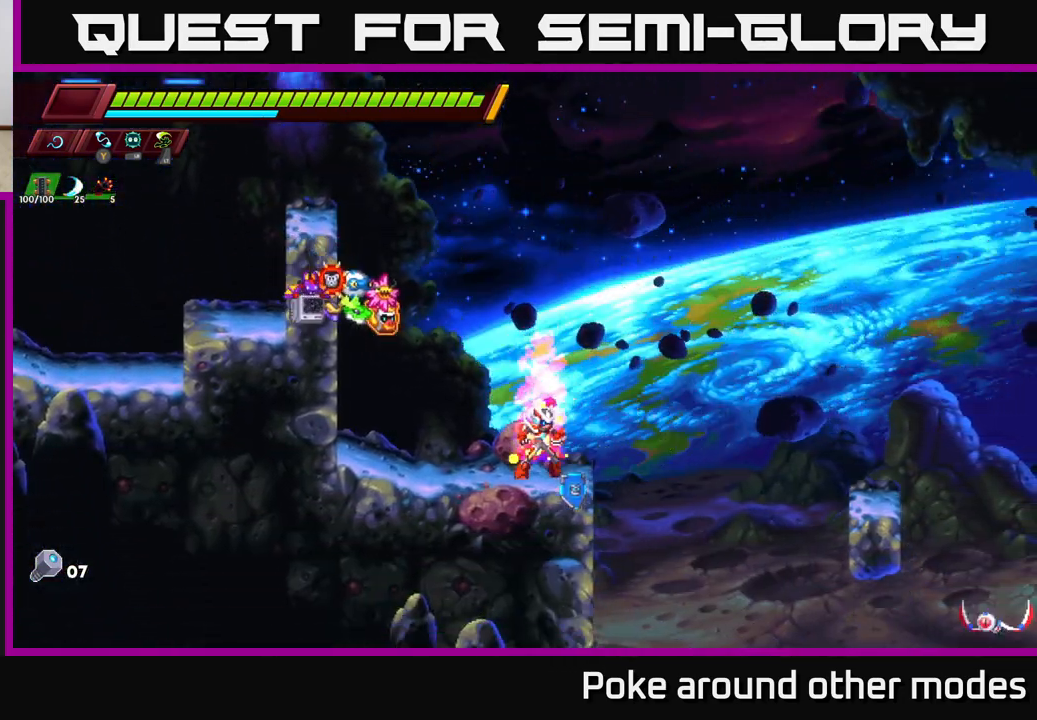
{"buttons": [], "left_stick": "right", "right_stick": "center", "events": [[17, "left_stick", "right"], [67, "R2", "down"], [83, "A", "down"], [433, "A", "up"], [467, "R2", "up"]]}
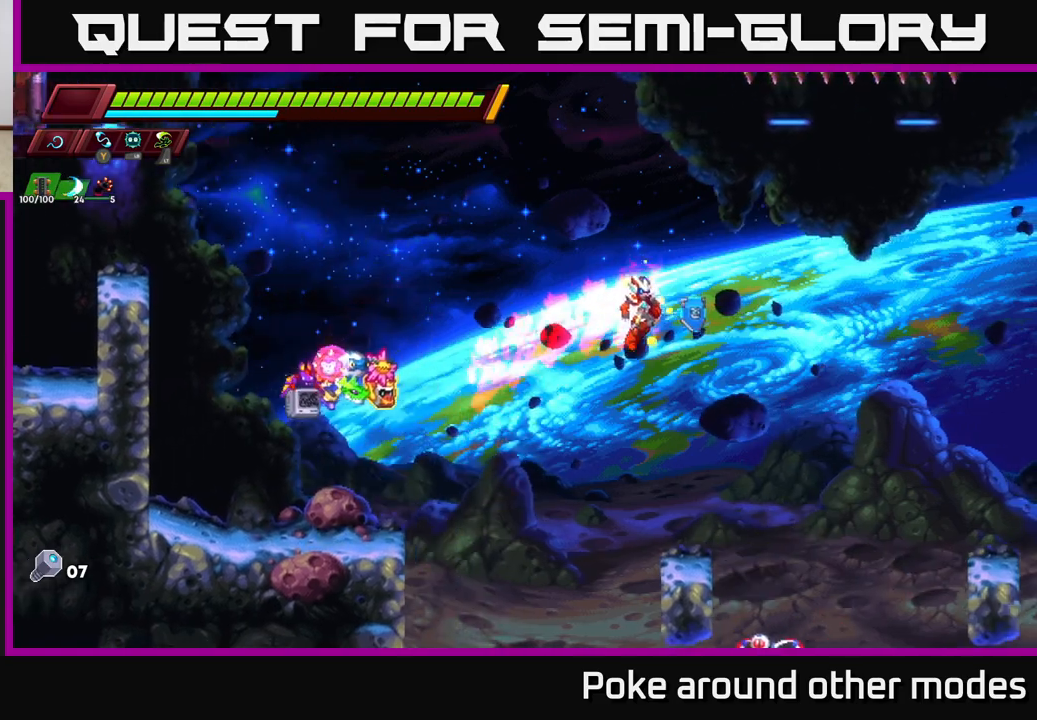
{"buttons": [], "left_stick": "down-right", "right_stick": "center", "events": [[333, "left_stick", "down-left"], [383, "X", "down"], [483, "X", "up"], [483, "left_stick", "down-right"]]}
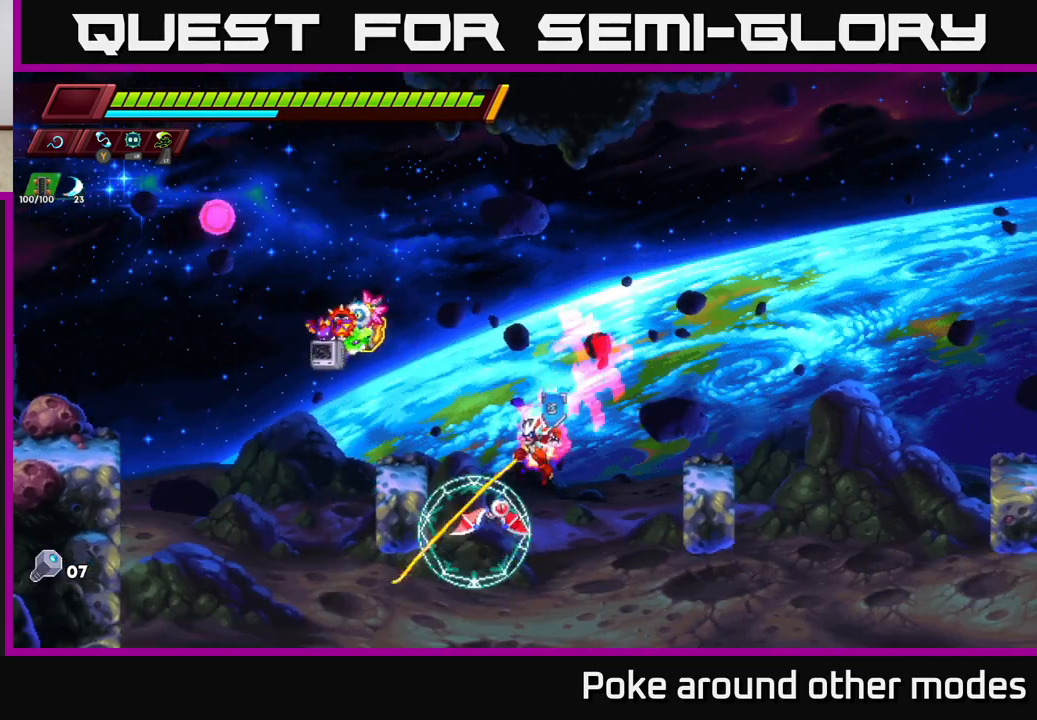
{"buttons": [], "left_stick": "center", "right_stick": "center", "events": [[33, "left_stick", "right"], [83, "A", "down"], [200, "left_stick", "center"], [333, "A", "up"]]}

────

[WORK REQUIRED]
Each line above gets copied exactly; leave the pictures out.

[RESULT]
{"buttons": [], "left_stick": "right", "right_stick": "center", "events": [[17, "left_stick", "right"], [67, "R2", "down"], [83, "A", "down"], [433, "A", "up"], [467, "R2", "up"]]}
{"buttons": [], "left_stick": "down-right", "right_stick": "center", "events": [[333, "left_stick", "down-left"], [383, "X", "down"], [483, "X", "up"], [483, "left_stick", "down-right"]]}
{"buttons": [], "left_stick": "center", "right_stick": "center", "events": [[33, "left_stick", "right"], [83, "A", "down"], [200, "left_stick", "center"], [333, "A", "up"]]}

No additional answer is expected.